The test suite uses pytest's fixture system to mock external API calls, allowing us to verify behavior without hitting live endpoints during CI runs. This means faster feedback loops and more predictable test execution. We're testing happy paths, error conditions, and boundary cases—everything from 'What's the weather in San Francisco?' to malformed API responses and rate limiting scenarios.

Why It Matters

Skills are the building blocks of Sabine's conversational intelligence. When a user asks Sabine about the weather, they expect an accurate, timely answer—not a cryptic error message or a silent failure. Comprehensive test coverage gives us confidence that changes to the weather skill handler won't break existing functionality.

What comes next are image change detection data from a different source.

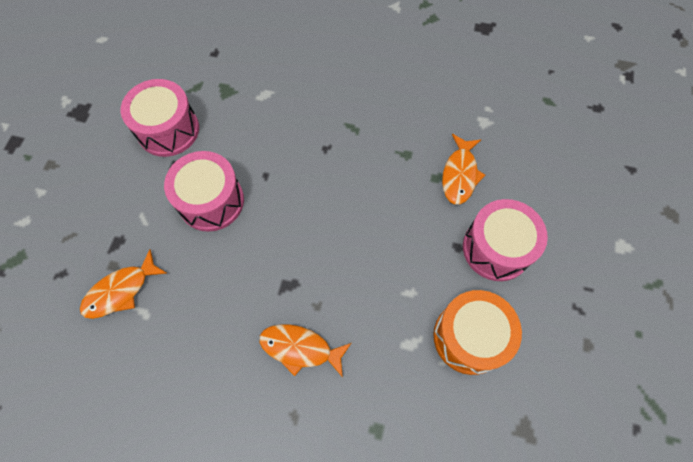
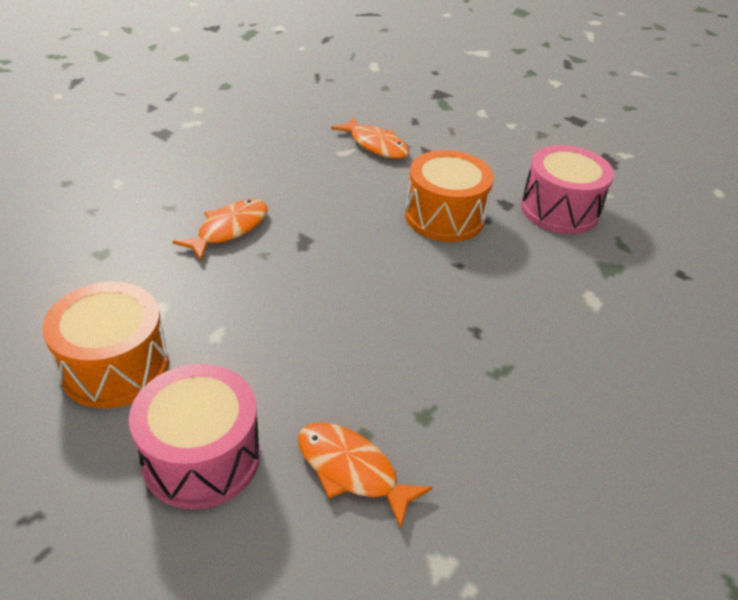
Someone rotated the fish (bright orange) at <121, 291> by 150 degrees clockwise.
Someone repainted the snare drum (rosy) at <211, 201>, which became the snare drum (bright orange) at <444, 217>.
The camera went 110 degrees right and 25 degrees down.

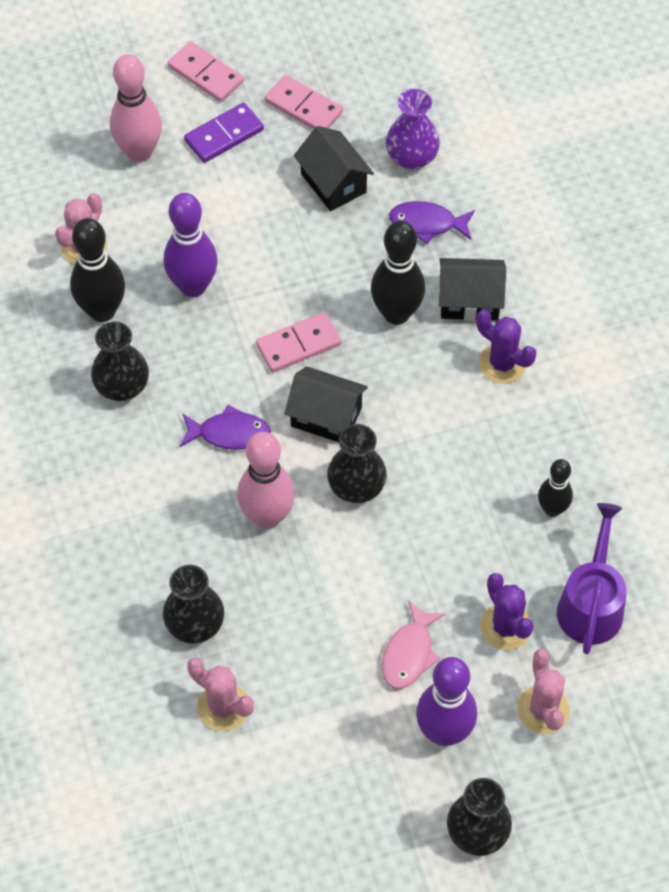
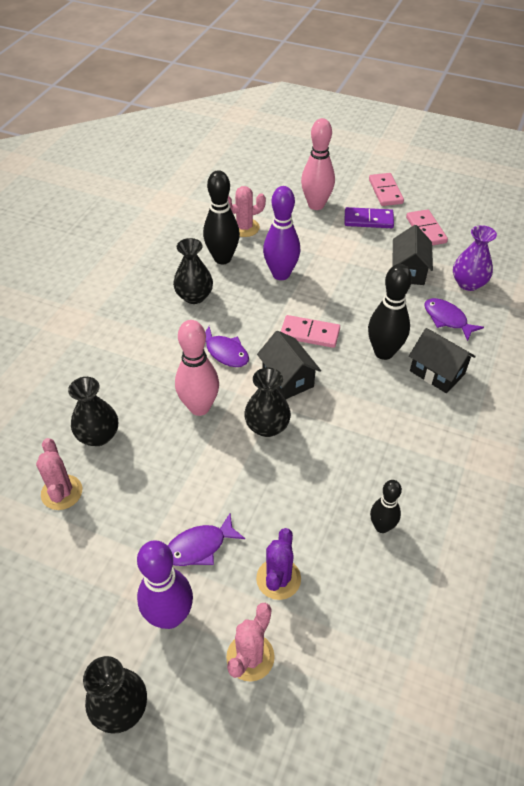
Someone repainted the fish (rosy) at <409, 653>, which became the fish (purple) at <200, 546>.
Someone took away the prickly plant (purple) at <502, 363>.
Someone took away the sprinkling can (purple) at <591, 604>.
The camera went 40 degrees right and 10 degrees down.

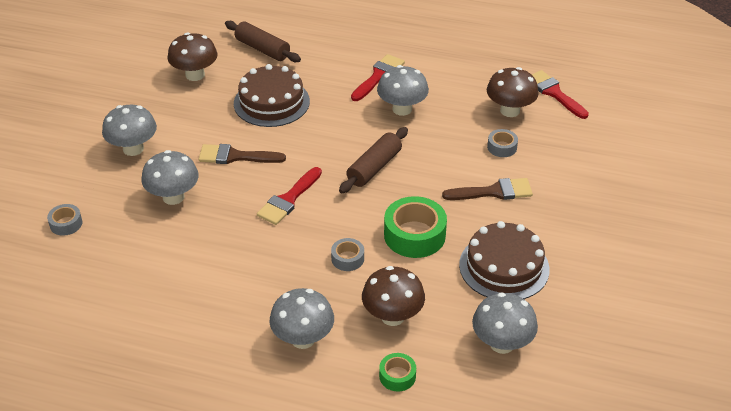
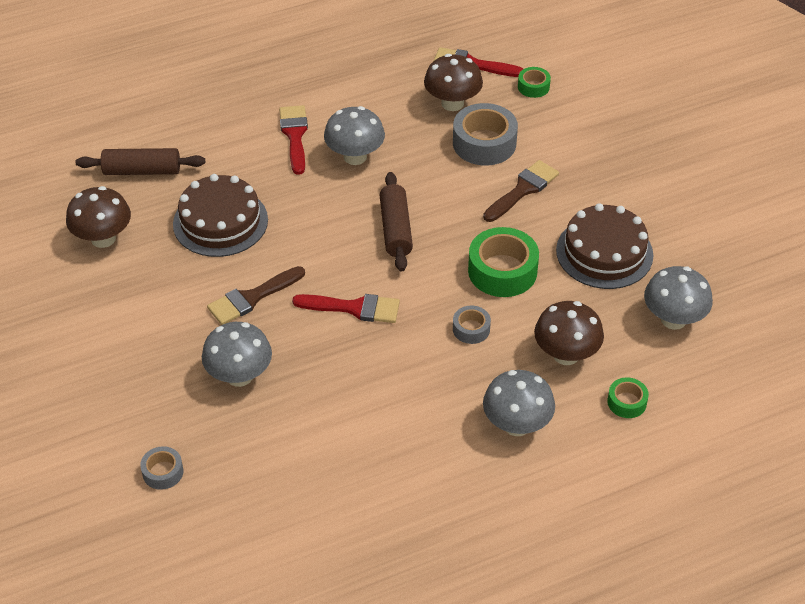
Someone took away the toadstool (ash-grey) at <133, 149>.
Someone rotated the paint brush (crimson) at <288, 199> by 75 degrees counterclockwise.
Someone scaled the tape (ash-grey) at <502, 147> by 1.91.
Someone put down the tape (leaf-green) at <533, 87>.
The camera went 40 degrees left and 5 degrees up.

This also accelerates development velocity. Engineers can refactor the weather skill implementation knowing that if the tests pass, the skill still works as designed. It's a quality gate that catches regressions before they reach production, reducing the cognitive load of manual testing and freeing the team to focus on new capabilities.

What's Next

This is the first step in a broader testing initiative for Sabine's skill ecosystem. We're applying the same testing patterns to other skill handlers—calendar integration, task management, and custom user-defined skills. The goal is 80%+ test coverage across all skill handlers by end of quarter.

We're also exploring integration tests that validate multi-skill workflows, like 'Check the weather and add a calendar reminder to bring an umbrella.' These cross-skill interactions are where Sabine's conversational intelligence really shines, and ensuring they work reliably requires a different testing approach—one that captures the orchestration layer powered by Strug Works.

Solid test coverage isn't glamorous work, but it's essential infrastructure for building AI products people can trust. Every test we write is an investment in reliability, velocity, and user confidence. And that's how we're building Sabine—one well-tested skill at a time.